The study suggests that climate change will become the biggest risk factor for the emergence of new diseases: overcoming deforestation, wildlife trade and industrial agriculture. “This mechanism adds another piece to how climate change will threaten human and animal health,” said Gregory Albery, lead co-author of the study and researcher in the Department of Biology at Georgetown University. It is unclear how these new viruses could affect the species involved, but it is likely that many of them will result in new conservation risks and fuel the emergence of new outbreaks in humans. Zoonoses are a natural phenomenon that the human species has lived with for millennia. However, the modern world, compared to the past, makes it even easier to transmit infectious diseases. Transportation technology and the daily flow of people traveling for economic and tourist reasons theoretically allow a pathogen to be transported from one end of the planet to the other in 24 hours. Other factors that make the modern world more at risk of infectious zoonoses are alterations in ecosystems and the expansion of urban or artificial areas. Air pollution also plays a role, making people on average more vulnerable to respiratory infections, in the case of zoonoses that spread through the air.

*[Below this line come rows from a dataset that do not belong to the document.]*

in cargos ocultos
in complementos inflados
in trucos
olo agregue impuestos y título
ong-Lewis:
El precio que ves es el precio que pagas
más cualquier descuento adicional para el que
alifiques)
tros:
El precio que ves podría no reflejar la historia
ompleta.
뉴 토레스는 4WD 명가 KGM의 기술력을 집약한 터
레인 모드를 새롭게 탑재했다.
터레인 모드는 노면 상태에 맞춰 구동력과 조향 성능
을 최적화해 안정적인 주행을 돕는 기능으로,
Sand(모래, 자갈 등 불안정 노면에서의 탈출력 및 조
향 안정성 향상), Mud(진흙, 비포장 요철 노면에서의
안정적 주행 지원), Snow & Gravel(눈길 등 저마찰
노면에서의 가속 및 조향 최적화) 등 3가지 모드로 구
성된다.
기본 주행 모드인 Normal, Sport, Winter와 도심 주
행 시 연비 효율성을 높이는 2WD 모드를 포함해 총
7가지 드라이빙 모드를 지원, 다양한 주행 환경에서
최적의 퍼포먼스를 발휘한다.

The other consequences of global warming

Prior to this study, the urgency to act in the face of the climate crisis was last reiterated in September, with a call published at the same time by more than two hundred scientific journals. An unprecedented position, but one that does not seem to have moved the civil conscience too much. Without immediate intervention, the risk is that “catastrophic events for human health could materialize,” the document says. Among the dangerous consequences of the rise in average temperature are dehydration (in the last twenty years heat mortality has increased by more than 50 percent, among those over 65), kidney failure, tropical infections, complications in pregnancy, allergies, respiratory and cardiovascular. diseases. The most affected are the sick, children and the elderly, especially in the poorest communities or ethnic minority groups.